The ability to express and control our emotions is essential, but so is our ability to understand, interpret, and respond to the emotions of others. Imagine a world where you could not understand when a friend was feeling sad or when a co-worker was angry. Psychologists refer to this ability as emotional intelligence, and some experts even suggest that it can be more important than IQ.
Learning to identify, understand, and manage our feelings through the prism of emotional intelligence can make a significant difference in the way we apply the mind to any particular situation.
Emotions are the richest source of energy we possess. Meditation and mindfulness emphasize the healing, nurturing, and uplifting power of positive emotions such as love, joy, enthusiasm, gratitude, compassion, peace, unity, and wonder. These emotions serve as soul boosters and enable us to cope with the messes and the miseries of life.
In our times, many self-help therapists have told us to pay attention to what our emotions are telling us and work with them. Inward practices like, yoga and mediation, ask us to go a step further. They suggest we recognize that even the negative emotions we find toxic and troubling, such as anger, hatred, fear, and shame, can be catalysts to our transformation.
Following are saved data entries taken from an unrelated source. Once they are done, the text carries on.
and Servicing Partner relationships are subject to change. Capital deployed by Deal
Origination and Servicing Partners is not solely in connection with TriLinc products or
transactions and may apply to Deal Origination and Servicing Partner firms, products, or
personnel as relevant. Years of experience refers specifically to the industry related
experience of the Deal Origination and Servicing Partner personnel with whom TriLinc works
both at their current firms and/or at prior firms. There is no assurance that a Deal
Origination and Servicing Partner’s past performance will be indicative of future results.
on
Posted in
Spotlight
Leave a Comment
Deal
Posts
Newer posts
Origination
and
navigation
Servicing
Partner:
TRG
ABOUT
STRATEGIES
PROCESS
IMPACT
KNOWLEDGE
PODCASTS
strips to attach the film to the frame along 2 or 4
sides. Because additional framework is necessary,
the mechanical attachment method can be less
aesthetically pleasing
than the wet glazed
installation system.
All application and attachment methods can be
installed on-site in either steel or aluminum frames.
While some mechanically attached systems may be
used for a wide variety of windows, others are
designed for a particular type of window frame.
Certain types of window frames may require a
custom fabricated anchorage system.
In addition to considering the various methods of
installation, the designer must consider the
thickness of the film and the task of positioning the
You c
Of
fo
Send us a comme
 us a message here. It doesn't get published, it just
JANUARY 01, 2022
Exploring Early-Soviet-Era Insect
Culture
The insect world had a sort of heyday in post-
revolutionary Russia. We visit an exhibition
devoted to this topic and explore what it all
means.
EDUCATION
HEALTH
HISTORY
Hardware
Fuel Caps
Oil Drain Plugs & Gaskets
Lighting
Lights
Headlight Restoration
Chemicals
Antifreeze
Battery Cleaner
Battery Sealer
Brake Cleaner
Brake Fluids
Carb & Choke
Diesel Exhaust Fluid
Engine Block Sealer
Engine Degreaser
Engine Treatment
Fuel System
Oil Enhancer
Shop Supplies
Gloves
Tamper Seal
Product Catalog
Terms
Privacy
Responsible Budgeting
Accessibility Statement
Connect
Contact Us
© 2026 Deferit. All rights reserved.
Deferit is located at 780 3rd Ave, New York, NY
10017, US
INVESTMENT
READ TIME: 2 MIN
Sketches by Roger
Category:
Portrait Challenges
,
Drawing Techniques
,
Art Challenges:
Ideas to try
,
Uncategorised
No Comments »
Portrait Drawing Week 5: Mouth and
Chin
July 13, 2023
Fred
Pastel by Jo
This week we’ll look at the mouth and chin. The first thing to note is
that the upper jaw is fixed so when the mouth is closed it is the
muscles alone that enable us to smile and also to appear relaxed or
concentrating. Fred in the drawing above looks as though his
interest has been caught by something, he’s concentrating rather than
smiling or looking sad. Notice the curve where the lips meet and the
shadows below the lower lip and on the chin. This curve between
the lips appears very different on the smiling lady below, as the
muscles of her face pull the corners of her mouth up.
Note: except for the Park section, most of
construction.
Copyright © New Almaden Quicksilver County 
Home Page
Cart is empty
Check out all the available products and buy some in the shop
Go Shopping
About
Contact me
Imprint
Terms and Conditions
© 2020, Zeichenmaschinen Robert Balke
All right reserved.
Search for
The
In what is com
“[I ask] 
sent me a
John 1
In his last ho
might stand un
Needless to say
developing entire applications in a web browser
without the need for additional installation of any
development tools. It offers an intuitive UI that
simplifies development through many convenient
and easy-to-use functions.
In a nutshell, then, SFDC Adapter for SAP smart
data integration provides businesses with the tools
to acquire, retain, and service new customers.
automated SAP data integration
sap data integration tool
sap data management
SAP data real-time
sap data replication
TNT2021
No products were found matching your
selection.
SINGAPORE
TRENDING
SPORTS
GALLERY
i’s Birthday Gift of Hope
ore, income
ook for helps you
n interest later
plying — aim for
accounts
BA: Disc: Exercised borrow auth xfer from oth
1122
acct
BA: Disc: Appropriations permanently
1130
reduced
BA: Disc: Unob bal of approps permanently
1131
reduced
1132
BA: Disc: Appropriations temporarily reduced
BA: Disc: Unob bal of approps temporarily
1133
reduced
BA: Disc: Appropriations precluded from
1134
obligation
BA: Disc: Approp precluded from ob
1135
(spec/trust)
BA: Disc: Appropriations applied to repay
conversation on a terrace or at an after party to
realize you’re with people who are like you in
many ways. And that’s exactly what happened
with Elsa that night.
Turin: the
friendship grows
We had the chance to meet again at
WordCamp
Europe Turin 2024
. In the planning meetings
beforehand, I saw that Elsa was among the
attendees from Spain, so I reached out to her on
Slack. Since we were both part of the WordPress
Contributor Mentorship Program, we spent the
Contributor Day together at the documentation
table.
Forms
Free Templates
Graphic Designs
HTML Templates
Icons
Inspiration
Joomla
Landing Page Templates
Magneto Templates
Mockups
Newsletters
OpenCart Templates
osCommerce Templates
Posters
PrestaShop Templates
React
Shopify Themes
There is a great need for all of us to become more observant and familiar with our own and other people's emotions. We can improve our emotional intelligence and apply it at home, in relationships, at work, in our community, and in the world at large.
By increasing our understanding of emotional intelligence, we are capable of obtaining meaningful rewards and satisfaction far beyond what we would otherwise expect from life! A greater understanding of emotional intelligence on a world-wide scale would surely result in a less behaviorally stressed planet.